The figure in the porcelain mask. A monster in the dark. It would be whispered in taverns, cursed in war councils, feared in dreams.

And one by one, he would remind the descendants of his former allies what true terror was.

A new world.

And it belonged to him.

Lancelot moved.

The wind howled.

And the earth, for the first time in a thousand years, remembered the taste of human vengeance

The wind carried the scent of scorched earth and blood. A sky of deep ash-gray hung low over the world, and though no sun pierced the clouds, the horizon shimmered with a dull, dying light. The war had left scars on this land — craters, shattered keeps, and old bones bleached in salt and sand.

Lancelot moved through it all like a phantom reborn.

The cloak — dark as a starless night — billowed around him, and the Joker's mask clung to his face, its cracked, mocking grin daring the world to test its wearer. Every step he took was a rejection of death's decree.

"A thousand years," he murmured beneath his breath, voice cold, sharp, deliberate. "And they thought time would bury me."

The world had changed.

Where once rolling plains stretched beneath towers of polished stone and human banners flew proudly, now alien spires of bone and black iron rose like teeth from the earth. The marks of ancient empires long dead. Roads had crumbled. Rivers ran black. The trees spoke only in hollow groans.

And yet… life persisted.

He spotted it as he crested a broken ridge — the sprawling mass of L City.

A bastion of arrogance.

Stone walls rimmed in metal sigils. Smoke rising from chimneys. Merchants hawking wares. Guards clad in patchwork armor of mismatched origins — hints of orcish make here, elven-forged blades there. This was no unified kingdom, but a scavenger's nest.

Perfect.

Lancelot's lips curled behind the mask.

Information first. Weak points second. Targets last.

He would pick the bones of this world clean.

The gates loomed ahead, crowded with travelers, mercenaries, and traders.
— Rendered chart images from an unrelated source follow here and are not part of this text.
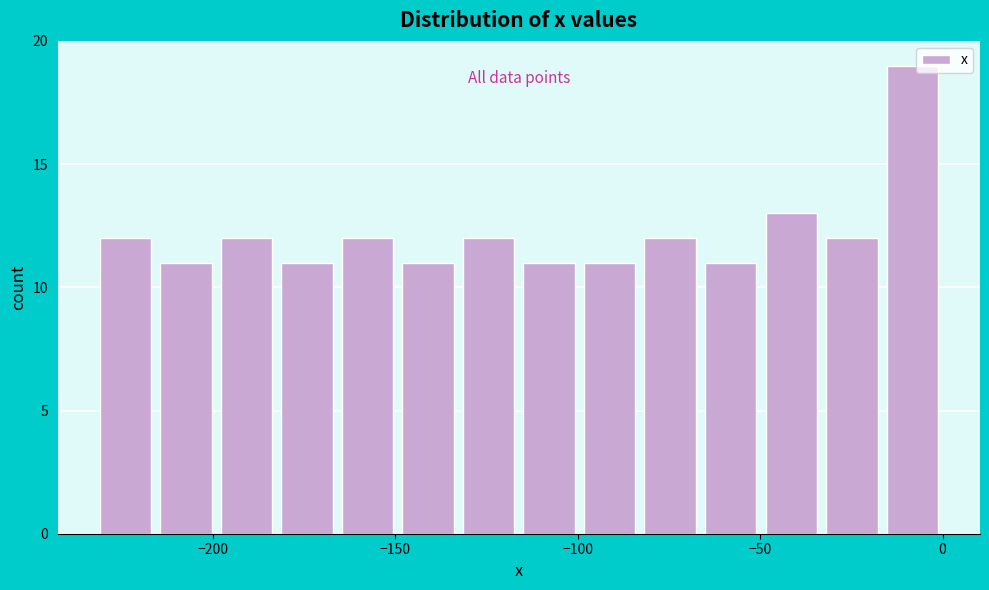

Around what value on the x-axis is the tallest bar? Give the approximate position of its centre, as read against the axis.

-10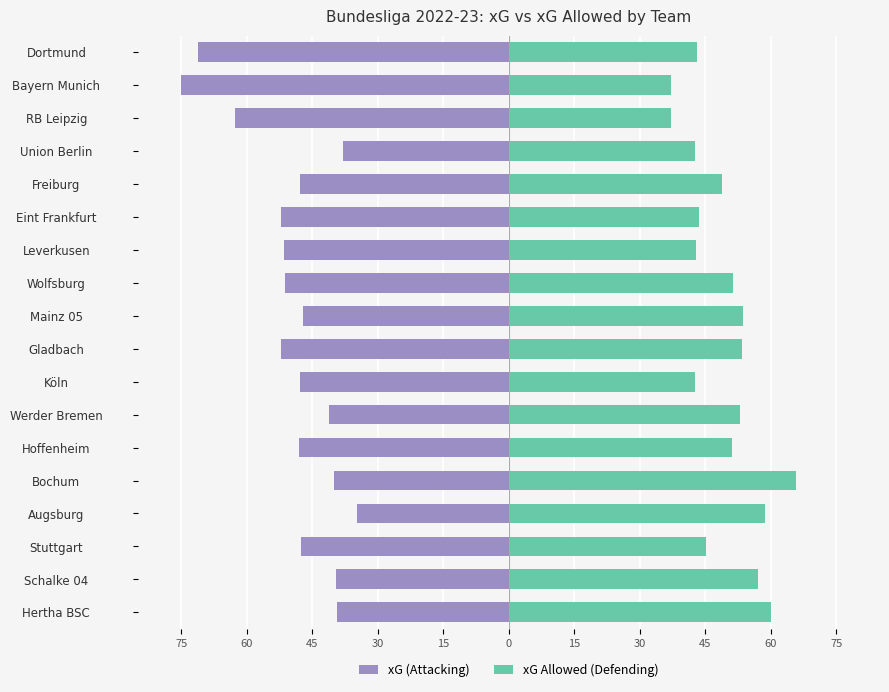

What is the value of the xG (Attacking) bar at the 4th from the left?

-34.7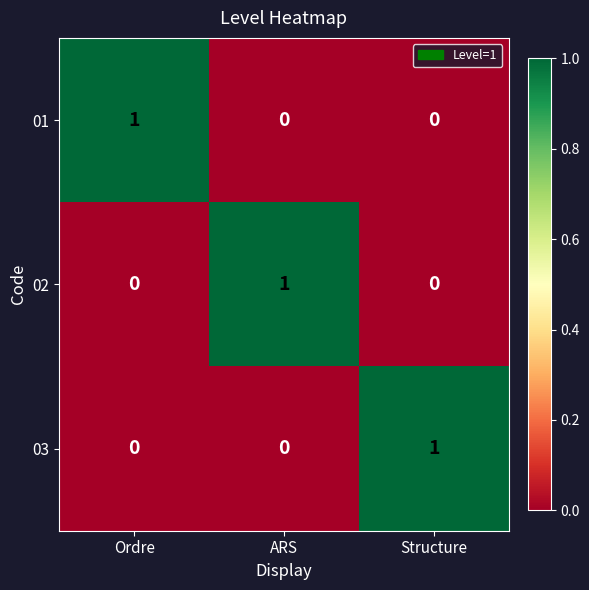

How many 03 values are between 0 and 1?

3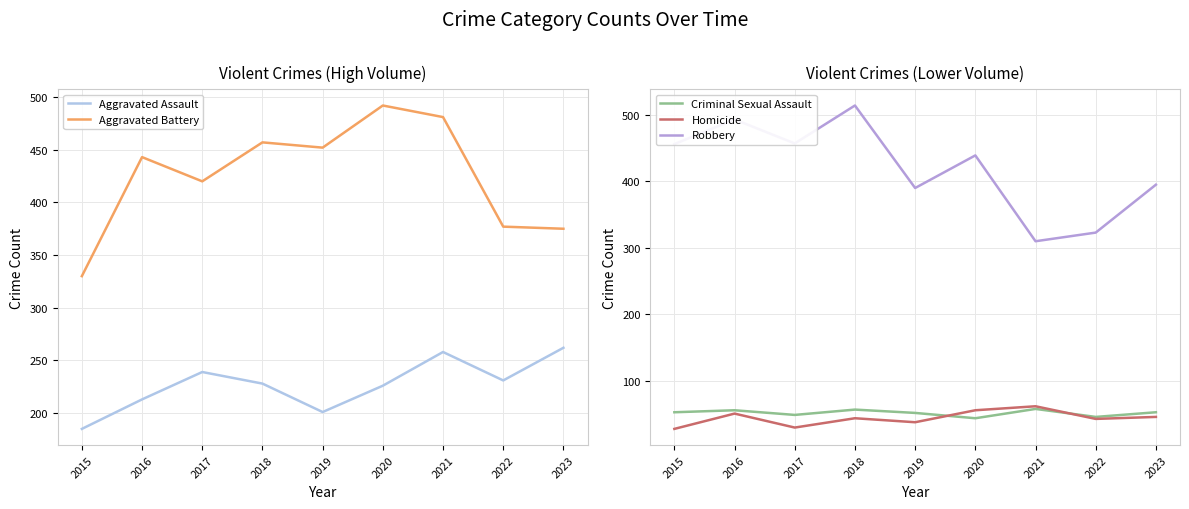

Which category has the lowest value in the Criminal Sexual Assault series?

2020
An argument had broken out — a dwarf cursing a towering lizardman over stolen coin, a pair of elves whispering contempt as they passed, and a ratfolk vendor peddling counterfeit relics to the desperate.

No one noticed the figure in the black cloak.

No one ever did — until it was too late.

Lancelot stepped forward, his voice a silk-draped dagger. "Name?"

A bored guard waved a ledger.

Lancelot paused, then let his words slip out, low, dangerous, like a coil of smoke. "Joker."

The guard snorted, scribbled it down, and motioned him through. No questions. No inspection. Fear of the mask did what force never could.

Inside, the city pulsed with the stench of desperation. Brothels, gambling dens, fighting pits. The Adventurers' Guild loomed near the center — a coliseum-shaped structure surrounded by iron pillars, its entrance flanked by twin statues of war beasts.

He'd heard of it even before death.

A place where mongrels and glory-seekers gathered, desperate to etch their names into a world that had no place for them.

A fitting den for a predator.

Meanwhile, unseen beneath the city…

Deep below L City, in a chamber long abandoned, an ancient device ticked to life. A broken fragment of the totem — buried for centuries — pulsed once with blood-colored light. Somewhere, a vision flickered in the mind of a distant seer.

"The dead king walks."

Back above, Lancelot entered the Adventurers' Guild.

The room was loud, alive, thick with the stink of sweat, ale, and ambition. Notices plastered on walls. Names scrawled on ranking boards. SSS-ranked champions and gutter-rat novices alike packed the halls.

The rankings caught his eye.

SSS, SS, S, A, B, C, D.

Meaningless labels.

He would unravel them all.

A young receptionist, her features an odd mix of feline grace and human features — a halfbreed, perhaps — greeted him. Her smile faltered as she met the gaze behind the Joker's mask.

"N-name, sir?"

"Joker."

She hesitated, then tapped the ledger, her hand trembling.

He leaned in, voice barely a whisper. "Send word to your strongest. Tell them… death has arrived."

And then he turned away, cloak billowing, leaving the girl white-faced and breathless.

Let them chase ghosts.

Let them guess at the face beneath the mask.

For now… Lancelot would learn.

He would listen.

And when the moment came, when the world had shown him its weaknesses, he would strike.

And this time… there would be no one left to lie about it.